Seit Jahren verschärfen sich die Botschaften über die neuen "Volksseuchen": mentale Erschöpfung, Burnout, Depression. Die Fallzahlen explodieren. Im Saarland stiegen sie zwischen 2007 und 2009 um 14 Prozent. Außerdem "entdeckten" die Medien prominente Kranke - am spektakulärsten geriet dies im Fall von Torwart Robert Enke, der 2009 Selbstmord beging. Und umgekehrt entdecken immer öfter Prominente die entlastende Funktion öffentlicher Bekenntnisse, wie jüngst Fußballtrainer Ralf Rangnick.Doch wenn alle enttabuisieren, warnen und alarmieren, kann das gefährlich werden. Weil sich Übersättigung einstellt in Sachen nationaler "Psycho-Horrorladen". Nicht wenige neigen deshalb dazu, stressbedingte Krankheiten als "Mode-Erscheinung" abzutun. Sie stellen die Deutschen als ein nicht mehr belastbares Volk von Wehleidern hin und unterstellen, die Ärzte diagnostizierten gern mal "Burnout", wenn sie bei unspezifischen Symptomen nicht weiter wüssten. Daran mag ein Fünkchen Wahrheit sein. Doch zugleich kennt fast jeder aus eigener Erfahrung die bedrohliche Komponente dieser Krankheit. Die meisten dürften sogar schon "Therapien" nennen können: genug Schlaf und Bewegung, gesunde Kost, genügend Arbeitspausen, Zurückschrauben der eigenen Leistungsansprüche.
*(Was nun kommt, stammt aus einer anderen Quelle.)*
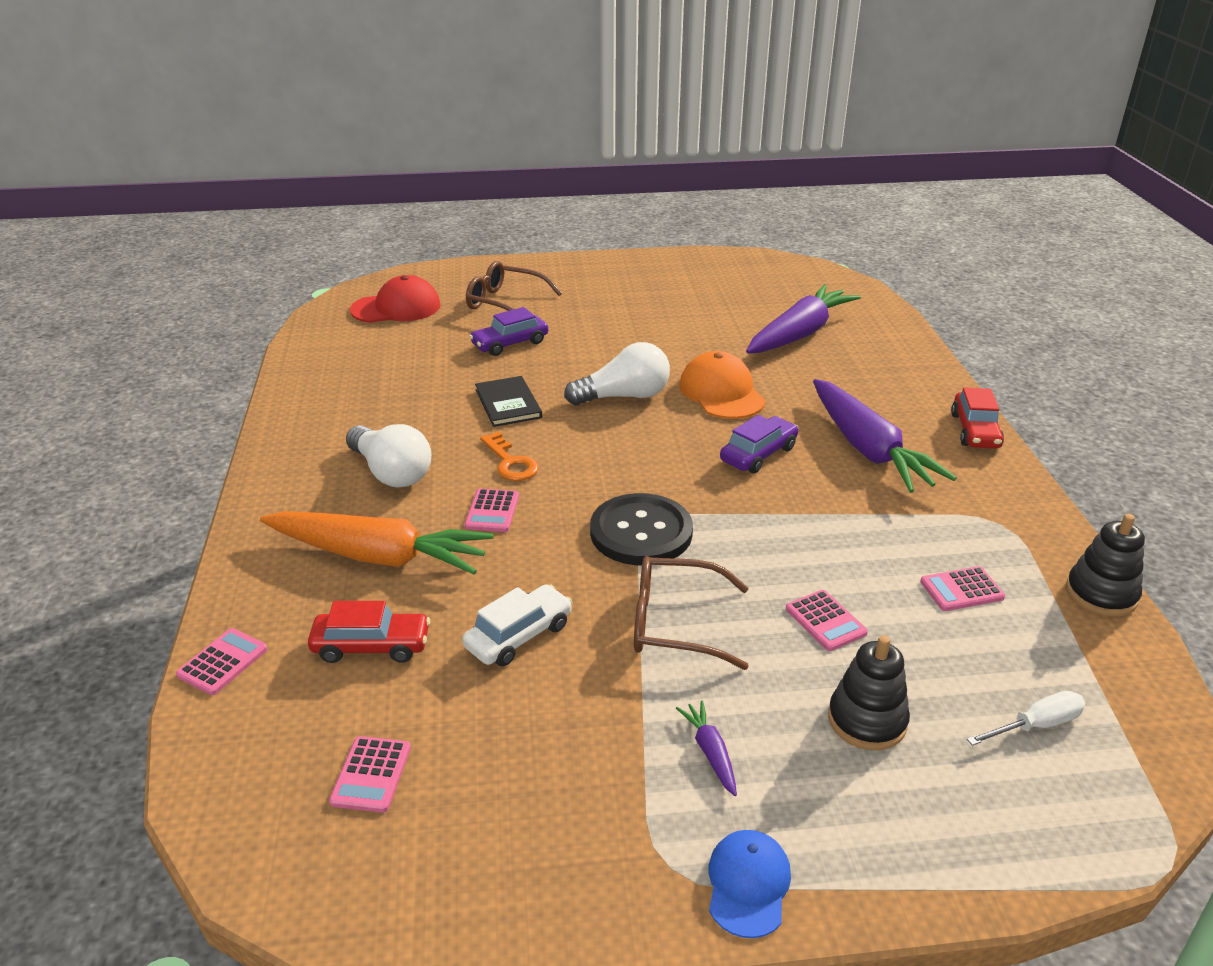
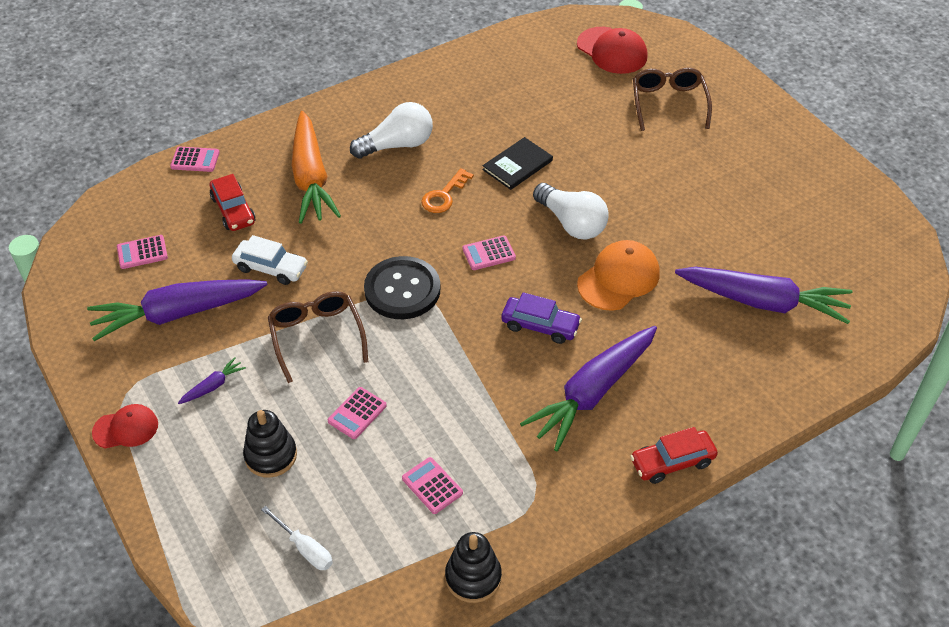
camera: 65 degrees right, 15 degrees up
white light bulb [346,424,431,488] -> white light bulb turned 135 degrees counterclockwise [350,102,433,159]
pink calculator [465,488,519,532] -> pink calculator moved to [463,235,516,270]
purple car [469,307,548,356] -> none
blue cap [709,830,791,938] -> red cap [92,404,158,449]
none -> purple carrot [87,279,267,341]

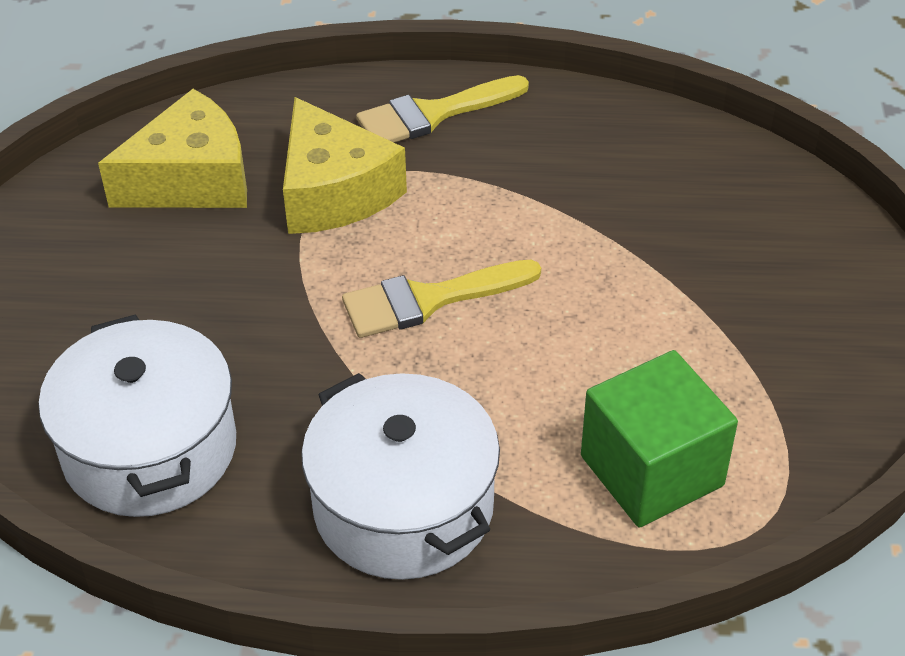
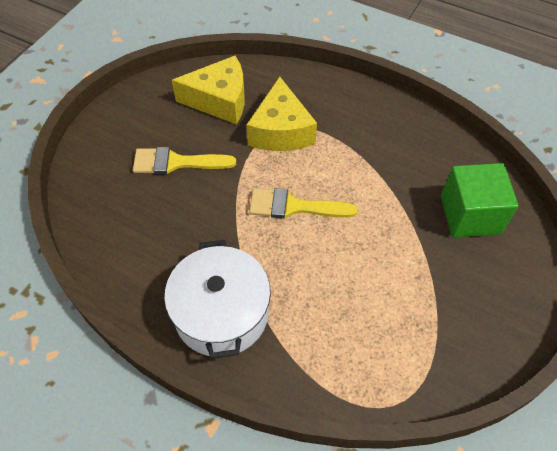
camera: 25 degrees right, 10 degrees up
white pot [39,314,236,517] -> none
yellow brush [356,75,529,143] -> yellow brush moved to [133,147,236,174]
green cube [581,350,738,528] -> green cube moved to [441,163,519,238]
Das klingt so lächerlich einfach, dass es lohnt zu fragen, warum dieses Präventiv-Programm nicht greift. Studien wie die der IG Metall zeigen, dass unsere global-ökonomischen Verhältnisse dies verhindern. Das Dauer-Vollgasfahren im Job samt Rund-um-die-Uhr-Erreichbarkeit ist meist Alltag - ein Seelen-Ausblutungs-System. Zudem erzeugen Leiharbeit, befristete Verträge und Minijobs ein Angst-Klima, das auch Festangestellte belastet. Hinzu kommt, dass die nachweislichen Stress-Gegenspieler in Betrieben kaum mehr auftauchen: Anerkennung und Wertschätzung. Letztere zeigen sich auch am Gehalt. Warum Führungskräfte, obwohl Bestleister und damit typische Burnout-Kandidaten, weniger gefährdet sind als ihre Mitarbeiter. Denn viele deutsche Arbeitnehmer verdienen seit Jahren immer weniger. So weitet sich ein "Psycho"-Phänomen zur Sozialklage. Die politischen Schlussfolgerungen? Mindestlohn einführen, Lohndumping einschränken. Zusätzlich müssten psychische Erkrankungen leichter als Berufskrankheit anerkennt werden. Betriebsärzte und Arbeitsschutz-Beauftragte könnten Prävention als Aufgabenfeld durchsetzen, also für Enttabuisierung sorgen. Denn das Thema Burnout mag zwar allgegenwärtig sein - "durchgekämpft" ist es nicht. Das ist erst dann der Fall, wenn Arbeitnehmer ihren Chef so selbstverständlich über seelische Probleme informieren wie über einen Beinbruch. Denn auch Burnout ist heilbar. Unter anderen, besseren Bedingungen in den Betrieben, in der Gesellschaft.